The 17605 / 17606 Kacheguda–Bhagat Ki Kothi Express is an express train belonging to South Central Railway zone that runs between the city Kacheguda of Telangana and Bhagat Ki Kothi of Rajasthan in India.

It operates as train number 17605 from Kacheguda to Bhagat Ki Kothi and as train number 17606 in the reverse direction, serving the states of Rajasthan, Madhya Pradesh, Maharashtra and Telangana.

== Services ==
• 17605/ Kacheguda–Bhagat Ki Kothi Express has an average speed of 44 km/h and covers 1949 km in 44h 10m.
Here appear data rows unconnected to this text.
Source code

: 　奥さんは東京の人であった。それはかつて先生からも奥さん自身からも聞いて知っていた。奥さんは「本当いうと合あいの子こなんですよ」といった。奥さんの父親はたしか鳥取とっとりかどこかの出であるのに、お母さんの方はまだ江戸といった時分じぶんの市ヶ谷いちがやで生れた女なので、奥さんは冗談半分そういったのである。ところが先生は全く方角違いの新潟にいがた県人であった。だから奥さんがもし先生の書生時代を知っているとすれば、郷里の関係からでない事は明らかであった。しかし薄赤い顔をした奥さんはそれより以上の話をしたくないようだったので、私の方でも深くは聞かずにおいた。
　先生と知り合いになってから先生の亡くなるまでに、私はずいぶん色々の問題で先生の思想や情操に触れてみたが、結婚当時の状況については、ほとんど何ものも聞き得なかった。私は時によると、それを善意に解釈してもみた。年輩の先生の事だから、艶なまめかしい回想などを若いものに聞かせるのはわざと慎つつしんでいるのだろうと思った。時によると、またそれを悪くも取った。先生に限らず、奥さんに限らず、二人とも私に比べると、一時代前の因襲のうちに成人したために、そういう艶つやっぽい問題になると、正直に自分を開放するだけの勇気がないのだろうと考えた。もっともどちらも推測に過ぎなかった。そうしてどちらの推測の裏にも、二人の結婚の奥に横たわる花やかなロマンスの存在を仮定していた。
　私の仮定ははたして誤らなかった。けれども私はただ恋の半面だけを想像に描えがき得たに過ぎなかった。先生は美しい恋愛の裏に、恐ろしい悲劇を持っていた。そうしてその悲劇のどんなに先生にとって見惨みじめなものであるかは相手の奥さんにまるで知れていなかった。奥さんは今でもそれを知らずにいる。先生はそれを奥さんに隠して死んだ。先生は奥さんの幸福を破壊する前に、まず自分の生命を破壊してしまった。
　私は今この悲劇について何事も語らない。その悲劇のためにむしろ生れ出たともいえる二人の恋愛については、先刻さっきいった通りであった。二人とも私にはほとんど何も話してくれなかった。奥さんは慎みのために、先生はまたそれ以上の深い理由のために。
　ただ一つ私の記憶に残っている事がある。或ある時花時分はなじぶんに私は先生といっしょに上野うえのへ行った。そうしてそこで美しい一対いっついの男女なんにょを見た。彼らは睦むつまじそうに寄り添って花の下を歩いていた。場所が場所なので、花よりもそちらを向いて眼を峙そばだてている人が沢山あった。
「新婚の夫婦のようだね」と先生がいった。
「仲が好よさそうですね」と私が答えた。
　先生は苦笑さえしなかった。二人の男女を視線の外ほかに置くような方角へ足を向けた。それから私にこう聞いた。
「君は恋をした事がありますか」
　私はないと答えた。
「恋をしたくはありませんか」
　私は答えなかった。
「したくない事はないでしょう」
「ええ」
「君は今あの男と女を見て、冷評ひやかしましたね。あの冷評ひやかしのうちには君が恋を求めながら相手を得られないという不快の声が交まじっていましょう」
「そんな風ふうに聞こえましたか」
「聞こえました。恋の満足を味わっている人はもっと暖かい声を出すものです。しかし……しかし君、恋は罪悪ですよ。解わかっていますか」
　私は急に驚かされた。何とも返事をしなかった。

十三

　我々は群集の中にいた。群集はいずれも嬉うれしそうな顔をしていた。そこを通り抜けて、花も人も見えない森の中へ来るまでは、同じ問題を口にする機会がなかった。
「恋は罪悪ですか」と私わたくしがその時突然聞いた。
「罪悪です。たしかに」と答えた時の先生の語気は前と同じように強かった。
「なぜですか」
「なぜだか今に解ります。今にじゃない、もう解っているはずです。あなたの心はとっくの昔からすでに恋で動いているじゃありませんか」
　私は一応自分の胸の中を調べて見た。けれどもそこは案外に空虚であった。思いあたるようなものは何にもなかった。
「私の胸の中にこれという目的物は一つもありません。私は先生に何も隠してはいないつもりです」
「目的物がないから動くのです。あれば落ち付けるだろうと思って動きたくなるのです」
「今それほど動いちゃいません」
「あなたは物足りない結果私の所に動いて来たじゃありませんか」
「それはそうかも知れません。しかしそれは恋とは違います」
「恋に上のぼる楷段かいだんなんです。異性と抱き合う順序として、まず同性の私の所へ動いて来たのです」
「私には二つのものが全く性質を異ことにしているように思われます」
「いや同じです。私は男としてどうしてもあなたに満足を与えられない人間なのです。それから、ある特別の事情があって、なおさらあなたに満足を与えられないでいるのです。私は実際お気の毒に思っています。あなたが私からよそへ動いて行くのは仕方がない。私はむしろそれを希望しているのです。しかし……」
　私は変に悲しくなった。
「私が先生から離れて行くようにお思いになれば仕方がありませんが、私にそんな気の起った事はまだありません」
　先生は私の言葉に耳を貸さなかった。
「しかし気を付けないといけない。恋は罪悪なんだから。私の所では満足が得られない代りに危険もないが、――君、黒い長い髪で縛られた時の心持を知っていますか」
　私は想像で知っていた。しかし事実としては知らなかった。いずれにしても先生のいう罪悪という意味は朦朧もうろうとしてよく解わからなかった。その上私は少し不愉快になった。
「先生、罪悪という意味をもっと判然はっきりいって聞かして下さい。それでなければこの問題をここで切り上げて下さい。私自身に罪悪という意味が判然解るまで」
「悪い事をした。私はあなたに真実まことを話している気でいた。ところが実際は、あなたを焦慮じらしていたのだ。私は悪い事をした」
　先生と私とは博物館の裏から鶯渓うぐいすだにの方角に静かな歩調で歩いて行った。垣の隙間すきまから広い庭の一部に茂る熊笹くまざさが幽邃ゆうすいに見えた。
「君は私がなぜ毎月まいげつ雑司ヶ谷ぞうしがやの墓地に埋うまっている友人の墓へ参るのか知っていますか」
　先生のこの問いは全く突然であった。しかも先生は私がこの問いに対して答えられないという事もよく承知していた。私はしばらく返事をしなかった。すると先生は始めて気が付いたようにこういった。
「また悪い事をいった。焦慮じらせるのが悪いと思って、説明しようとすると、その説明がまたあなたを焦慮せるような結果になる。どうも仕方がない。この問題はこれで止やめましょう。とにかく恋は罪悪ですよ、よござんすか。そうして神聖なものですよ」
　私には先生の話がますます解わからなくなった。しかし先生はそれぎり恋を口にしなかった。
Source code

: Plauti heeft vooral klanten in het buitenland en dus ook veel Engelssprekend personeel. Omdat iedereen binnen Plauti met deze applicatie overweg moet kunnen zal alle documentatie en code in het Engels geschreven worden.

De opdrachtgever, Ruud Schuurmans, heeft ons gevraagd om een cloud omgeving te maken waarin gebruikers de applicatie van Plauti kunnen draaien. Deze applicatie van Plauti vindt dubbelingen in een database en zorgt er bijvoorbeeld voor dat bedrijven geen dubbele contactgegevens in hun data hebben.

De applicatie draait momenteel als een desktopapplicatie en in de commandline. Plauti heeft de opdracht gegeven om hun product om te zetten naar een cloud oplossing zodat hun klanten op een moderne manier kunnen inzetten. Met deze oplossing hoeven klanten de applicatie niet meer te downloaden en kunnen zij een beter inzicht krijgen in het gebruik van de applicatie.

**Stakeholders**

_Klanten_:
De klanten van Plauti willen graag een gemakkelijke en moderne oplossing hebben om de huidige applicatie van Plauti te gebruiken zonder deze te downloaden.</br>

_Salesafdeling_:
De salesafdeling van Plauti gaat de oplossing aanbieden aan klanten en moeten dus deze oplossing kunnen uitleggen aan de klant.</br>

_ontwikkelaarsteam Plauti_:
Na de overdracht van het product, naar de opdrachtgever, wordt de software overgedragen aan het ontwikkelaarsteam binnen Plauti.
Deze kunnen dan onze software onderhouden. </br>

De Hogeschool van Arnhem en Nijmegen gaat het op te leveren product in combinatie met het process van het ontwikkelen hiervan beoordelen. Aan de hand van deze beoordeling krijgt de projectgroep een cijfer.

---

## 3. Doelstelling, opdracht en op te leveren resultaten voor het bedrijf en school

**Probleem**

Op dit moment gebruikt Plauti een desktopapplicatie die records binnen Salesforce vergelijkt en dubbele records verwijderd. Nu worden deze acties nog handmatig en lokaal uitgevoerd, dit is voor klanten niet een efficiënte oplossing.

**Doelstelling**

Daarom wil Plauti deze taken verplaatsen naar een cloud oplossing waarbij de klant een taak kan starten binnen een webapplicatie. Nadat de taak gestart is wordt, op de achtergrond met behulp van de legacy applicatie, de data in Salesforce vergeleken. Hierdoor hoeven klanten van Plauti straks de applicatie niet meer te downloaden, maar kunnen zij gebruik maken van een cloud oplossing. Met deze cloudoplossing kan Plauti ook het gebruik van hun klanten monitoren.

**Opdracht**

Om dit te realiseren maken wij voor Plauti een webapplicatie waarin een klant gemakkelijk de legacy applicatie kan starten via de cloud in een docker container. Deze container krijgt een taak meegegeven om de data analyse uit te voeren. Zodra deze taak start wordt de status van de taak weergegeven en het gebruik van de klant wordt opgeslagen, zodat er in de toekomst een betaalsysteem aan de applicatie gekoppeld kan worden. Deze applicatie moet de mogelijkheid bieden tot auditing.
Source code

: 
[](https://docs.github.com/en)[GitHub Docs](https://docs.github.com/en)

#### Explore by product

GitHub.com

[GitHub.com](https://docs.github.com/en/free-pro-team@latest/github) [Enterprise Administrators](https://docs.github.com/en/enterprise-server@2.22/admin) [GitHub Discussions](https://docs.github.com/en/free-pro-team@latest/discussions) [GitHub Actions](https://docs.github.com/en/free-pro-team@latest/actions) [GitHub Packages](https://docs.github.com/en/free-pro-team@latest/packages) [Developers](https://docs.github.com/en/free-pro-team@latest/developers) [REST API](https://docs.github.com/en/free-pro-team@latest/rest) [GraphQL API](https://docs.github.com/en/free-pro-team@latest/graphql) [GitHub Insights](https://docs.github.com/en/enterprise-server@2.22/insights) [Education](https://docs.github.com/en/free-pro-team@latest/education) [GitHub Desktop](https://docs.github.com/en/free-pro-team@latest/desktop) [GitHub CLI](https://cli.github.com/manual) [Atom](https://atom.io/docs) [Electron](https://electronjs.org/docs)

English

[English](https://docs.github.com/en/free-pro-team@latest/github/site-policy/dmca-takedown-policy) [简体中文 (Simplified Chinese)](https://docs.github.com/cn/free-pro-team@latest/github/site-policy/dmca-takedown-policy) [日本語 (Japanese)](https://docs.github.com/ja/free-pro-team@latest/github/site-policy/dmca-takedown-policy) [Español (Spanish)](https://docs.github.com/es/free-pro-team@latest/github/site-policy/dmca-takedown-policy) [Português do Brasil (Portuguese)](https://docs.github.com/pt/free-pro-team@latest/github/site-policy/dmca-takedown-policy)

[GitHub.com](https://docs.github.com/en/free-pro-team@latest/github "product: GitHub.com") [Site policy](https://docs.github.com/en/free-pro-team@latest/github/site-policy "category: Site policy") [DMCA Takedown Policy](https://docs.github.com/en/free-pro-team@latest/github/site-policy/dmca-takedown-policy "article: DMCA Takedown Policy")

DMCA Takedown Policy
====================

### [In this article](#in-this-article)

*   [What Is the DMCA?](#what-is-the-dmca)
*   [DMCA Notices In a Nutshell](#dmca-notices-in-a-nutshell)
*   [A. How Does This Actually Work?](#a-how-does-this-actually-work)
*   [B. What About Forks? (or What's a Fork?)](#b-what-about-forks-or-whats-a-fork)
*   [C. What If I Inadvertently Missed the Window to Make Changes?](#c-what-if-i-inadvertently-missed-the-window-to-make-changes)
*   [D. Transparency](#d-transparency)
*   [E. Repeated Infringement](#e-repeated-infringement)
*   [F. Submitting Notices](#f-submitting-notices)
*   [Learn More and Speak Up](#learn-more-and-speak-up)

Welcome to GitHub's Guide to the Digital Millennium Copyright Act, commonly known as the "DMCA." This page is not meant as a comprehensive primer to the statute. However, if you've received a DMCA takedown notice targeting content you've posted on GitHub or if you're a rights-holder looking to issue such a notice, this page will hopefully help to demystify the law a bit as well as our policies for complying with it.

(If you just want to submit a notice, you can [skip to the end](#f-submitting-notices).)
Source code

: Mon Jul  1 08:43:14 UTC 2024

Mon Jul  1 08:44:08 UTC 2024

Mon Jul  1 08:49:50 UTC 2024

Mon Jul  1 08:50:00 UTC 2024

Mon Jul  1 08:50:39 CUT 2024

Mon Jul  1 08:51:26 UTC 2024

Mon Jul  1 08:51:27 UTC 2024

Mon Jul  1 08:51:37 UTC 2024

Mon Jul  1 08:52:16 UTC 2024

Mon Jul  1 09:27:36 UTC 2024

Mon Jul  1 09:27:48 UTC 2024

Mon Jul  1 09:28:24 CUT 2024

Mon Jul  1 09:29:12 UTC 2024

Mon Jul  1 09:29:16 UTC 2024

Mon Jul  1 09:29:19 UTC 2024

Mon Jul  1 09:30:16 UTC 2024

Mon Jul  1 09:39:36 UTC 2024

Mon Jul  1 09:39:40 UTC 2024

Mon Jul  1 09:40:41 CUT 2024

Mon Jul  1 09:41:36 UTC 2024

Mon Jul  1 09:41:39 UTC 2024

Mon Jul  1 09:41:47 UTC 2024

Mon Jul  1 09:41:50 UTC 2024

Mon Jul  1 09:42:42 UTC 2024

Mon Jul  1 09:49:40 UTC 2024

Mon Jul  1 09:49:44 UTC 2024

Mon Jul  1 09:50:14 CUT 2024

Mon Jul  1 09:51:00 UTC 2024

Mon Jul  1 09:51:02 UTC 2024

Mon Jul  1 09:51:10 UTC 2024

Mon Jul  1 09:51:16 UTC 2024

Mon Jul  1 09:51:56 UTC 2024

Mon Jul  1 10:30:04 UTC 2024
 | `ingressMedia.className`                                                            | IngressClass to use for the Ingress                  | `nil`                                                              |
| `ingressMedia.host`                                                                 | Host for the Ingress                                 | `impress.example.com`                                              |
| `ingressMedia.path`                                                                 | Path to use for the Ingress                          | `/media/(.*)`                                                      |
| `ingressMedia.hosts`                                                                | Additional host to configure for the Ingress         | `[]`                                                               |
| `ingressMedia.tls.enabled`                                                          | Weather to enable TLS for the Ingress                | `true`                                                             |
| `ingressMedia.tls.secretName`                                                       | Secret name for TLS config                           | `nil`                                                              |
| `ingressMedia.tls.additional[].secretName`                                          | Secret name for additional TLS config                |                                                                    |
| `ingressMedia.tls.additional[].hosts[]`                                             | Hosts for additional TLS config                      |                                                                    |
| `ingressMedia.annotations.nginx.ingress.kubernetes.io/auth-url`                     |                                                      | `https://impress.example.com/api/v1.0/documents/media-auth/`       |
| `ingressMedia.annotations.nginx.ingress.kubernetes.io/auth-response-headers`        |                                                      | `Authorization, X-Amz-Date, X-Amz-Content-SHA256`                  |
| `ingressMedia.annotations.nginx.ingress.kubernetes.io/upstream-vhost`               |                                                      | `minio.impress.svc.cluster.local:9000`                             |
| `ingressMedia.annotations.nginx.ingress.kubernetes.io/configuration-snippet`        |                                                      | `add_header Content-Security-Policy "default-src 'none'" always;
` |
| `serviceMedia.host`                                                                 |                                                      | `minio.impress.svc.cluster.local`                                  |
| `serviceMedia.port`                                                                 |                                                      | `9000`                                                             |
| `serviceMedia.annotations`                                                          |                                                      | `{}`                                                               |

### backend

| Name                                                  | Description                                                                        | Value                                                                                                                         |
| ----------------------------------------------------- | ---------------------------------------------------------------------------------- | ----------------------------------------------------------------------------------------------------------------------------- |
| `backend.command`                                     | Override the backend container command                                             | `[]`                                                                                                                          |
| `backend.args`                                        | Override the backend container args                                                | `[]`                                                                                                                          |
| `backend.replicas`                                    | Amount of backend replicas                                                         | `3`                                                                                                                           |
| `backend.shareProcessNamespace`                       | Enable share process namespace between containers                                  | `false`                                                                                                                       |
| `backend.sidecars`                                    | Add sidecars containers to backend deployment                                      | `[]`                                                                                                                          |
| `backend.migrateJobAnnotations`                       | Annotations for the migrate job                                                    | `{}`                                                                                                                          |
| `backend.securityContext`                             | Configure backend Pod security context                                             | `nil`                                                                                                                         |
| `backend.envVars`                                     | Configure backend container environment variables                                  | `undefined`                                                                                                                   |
• 17606/ Bhagat Ki Kothi–Kacheguda Express has an average speed of 47 km/h and covers 1949 km in 41h 10m.

== Routes and halts ==
The Important Halts of the train are :

● Kacheguda

● Nizamabad Junction

● Hazur Sahib Nanded

● Purna Junction

● Hingoli Deccan

● Washim

● Akola Junction

● Malkapur

● Burhnapur

● Khandwa Junction

● Itarsi Junction

● Narmadapuram

● Rani Kamalapati

● Sant Hirdaram Nagar

● Sehore

● Maksi Junction

● Ujjain Junction

● Ratlam Junction

● Jaora

● Mandsor

● Neemuch

● Chittaurgarh Junction

● Bhilwara

● Bijainagar

● Nasirabad

● Ajmer Junction

● Beawar

● Sojat Road

● Marwar Junction

● Pali Marwar

● Bhagat Ki Kothi

== Schedule ==
• 17605 - 11:35 PM (Daily) [Kacheguda]

• 17606 - 10:30 PM (Daily) [Bhagat Ki Kothi]

== Coach composition ==

1. General Unreserved - 4
2. Sleeper Class - 7
3. AC 3rd Class - 7
4. AC 2nd Class - 2

== Traction ==
As the entire route is fully electrified it is hauled by a Bhagat Ki Kothi Loco Shed-based WAP-7 electric locomotive from Kacheguda to Bhagat Ki Kothi and vice versa.

== Rake reversal ==
The train will reverse 3 times :

1. Purna Junction
2. Ajmer Junction
3. Marwar Junction

== See also ==
Trains from Kacheguda :
1. Kacheguda—Manmad Ajanta Express
2. Kacheguda–Ashokapuram Express
3. Kacheguda–Yesvantpur Vande Bharat Express
4. Kacheguda–Madurai Weekly Express
5. Venkatadri Express
6. Kacheguda–Nagercoil Weekly Express

Trains from Bhagat Ki Kothi :

1. Bhagat Ki Kothi–Thiruchchirappalli Humsafar Express
2. Bhagat Ki Kothi–Ahmedabad Weekly Express
3. Bhagat Ki Kothi–Bilaspur Express
4. Bhagat Ki Kothi–Bandra Terminus Express (via Bhildi)
5. Bhagat Ki Kothi–Sabarmati Intercity Express

== Notes ==
a. Runs daily in a week with both directions.